< Ikaruga
Ikaruga/YMMV
- Breather Level: Chapter 5, which is substantially easier than the previous two chapters and has extremely simple chaining. Even the Bosses In Mook Clothing that show up at the end of the pre-boss section that fire massive bullet storms only fire in one color, allowing you to easily build up your Homing Laser attack to finish them off.

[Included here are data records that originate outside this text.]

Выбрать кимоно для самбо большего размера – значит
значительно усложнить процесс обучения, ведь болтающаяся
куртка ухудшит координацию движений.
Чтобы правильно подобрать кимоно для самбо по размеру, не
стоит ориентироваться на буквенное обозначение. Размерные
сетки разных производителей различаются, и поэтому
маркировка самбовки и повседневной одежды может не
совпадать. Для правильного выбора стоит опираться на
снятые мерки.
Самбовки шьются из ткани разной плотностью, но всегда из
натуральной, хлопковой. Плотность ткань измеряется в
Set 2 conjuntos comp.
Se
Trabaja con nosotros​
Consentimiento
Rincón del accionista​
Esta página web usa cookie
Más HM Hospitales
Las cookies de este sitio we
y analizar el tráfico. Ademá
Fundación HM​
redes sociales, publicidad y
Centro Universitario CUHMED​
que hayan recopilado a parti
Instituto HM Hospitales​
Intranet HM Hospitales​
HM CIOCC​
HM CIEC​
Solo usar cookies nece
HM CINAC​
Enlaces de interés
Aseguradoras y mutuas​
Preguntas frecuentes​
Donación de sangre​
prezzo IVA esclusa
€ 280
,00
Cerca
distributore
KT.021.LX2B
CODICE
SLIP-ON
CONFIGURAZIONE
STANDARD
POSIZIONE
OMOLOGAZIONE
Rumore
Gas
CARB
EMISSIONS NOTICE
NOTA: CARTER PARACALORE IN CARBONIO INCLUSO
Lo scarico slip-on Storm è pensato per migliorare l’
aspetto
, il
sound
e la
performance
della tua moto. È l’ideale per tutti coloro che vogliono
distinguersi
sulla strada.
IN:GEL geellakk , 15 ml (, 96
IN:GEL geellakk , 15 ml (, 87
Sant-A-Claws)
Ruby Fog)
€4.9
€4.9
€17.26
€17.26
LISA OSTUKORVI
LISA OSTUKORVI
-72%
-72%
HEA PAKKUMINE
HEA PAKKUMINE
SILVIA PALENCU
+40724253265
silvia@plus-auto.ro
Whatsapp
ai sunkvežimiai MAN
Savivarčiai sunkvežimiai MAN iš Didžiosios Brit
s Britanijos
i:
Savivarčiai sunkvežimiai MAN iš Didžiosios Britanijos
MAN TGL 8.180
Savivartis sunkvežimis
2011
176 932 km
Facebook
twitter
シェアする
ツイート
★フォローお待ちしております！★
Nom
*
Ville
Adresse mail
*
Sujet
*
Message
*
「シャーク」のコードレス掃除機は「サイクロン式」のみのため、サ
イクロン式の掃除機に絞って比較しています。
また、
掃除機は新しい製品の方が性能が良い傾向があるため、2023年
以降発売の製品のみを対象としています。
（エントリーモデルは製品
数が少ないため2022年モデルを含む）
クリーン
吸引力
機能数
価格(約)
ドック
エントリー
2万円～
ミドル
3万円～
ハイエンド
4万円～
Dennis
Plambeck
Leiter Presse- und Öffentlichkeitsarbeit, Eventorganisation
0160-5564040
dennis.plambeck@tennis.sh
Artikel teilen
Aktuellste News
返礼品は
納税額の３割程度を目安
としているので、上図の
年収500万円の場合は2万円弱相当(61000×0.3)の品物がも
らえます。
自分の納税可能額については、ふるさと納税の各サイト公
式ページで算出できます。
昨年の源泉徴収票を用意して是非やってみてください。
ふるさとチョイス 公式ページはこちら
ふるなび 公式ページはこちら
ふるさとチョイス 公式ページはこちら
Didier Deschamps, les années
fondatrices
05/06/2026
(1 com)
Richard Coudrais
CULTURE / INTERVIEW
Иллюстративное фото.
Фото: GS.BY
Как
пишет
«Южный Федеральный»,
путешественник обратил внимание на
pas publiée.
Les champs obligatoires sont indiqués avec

Of course, this is simply to give players time to relax before the sequentially-tiered Final Boss.
- Good Bad Bugs: Due to a programming glitch in the Gamecube port, it is possible to trick the game into giving you an extra continue on no continue runs by unplugging your controller from the first slot and plugging it back into the second controller slot on your last life of your continue.
- Most Annoying Sound: 1 CHAIN. 1 CHAIN. 1 CHAIN. 2 CH--1 CHAIN.
- Most Wonderful Sound: MAX CHAIN. MAX CHAIN. MAX CHAIN.
- Scrappy Mechanic: Zigzagged; the memorization-based chaining is back, yet it's fortunately easier (changing the color after each successive chain isn't a penalty) and optional (score is no longer tied to weapon power because the latter doesn't exist in Ikaruga).
- That One Boss:
- The Chapter 4 boss due to a claustrophobic "arena" with little moving space for players, all the while the edge of the "arena" fires beams of opposing black/white colors to deter movement and/or force players to take a misstep into one of the beams that will likely destroy their fighter. In order to attack the core, players must shoot down the "gates" leading to the core (of opposing colors, again). Note that throughout the fight the core is rotating, forcing players to rotate along with it, lest they hit the corridor leading to the core. After the first rotation or so, the core fires a laser down the corridor where players are (assuming players have opened all corridor "gates", making the core vulnerable), and since enemy lasers push back the fighter, it becomes another obstacle for players to ensure the fighter stays within the confines of the corridor without hitting the sides that could lead to the loss of life.
- Similarly, first-time players might be slightly overwhelmed by the Chapter 3 boss, though this is mitigated by the fact the boss only fires lasers once half of the turrets that comprise the boss are destroyed. This can be easily circumvented by destroying all turrets of one color first, allowing players to concentrate on navigating through the small "gates" that are rotating in the "arena", since they can have their fighter stay in the same color polarity as the remaining same-colored turrets and absorb their fire.
- That One Level: Chapter 4: Reality, though from a scoring run perspective. Not only is the environment an obstacle (at least in the first third of it), but high scorers must carefully navigate through this Battleship Raid level to destroy the appropriate colored enemies and earn consecutive chains. Meanwhile, the chains don't stop counting during the mini-sections where the turrets are firing, forcing players to place their shots carefully to ensure their chains don't get cut for misfires.
- What Do You Mean Its Not Symbolic: The chapter titles- Ideal, Trial, Faith, Reality and Metempsychosis- represent Man's struggle towards enlightenment, with the aura-enveloped Ikaruga craft symbolising the human soul. Apparently.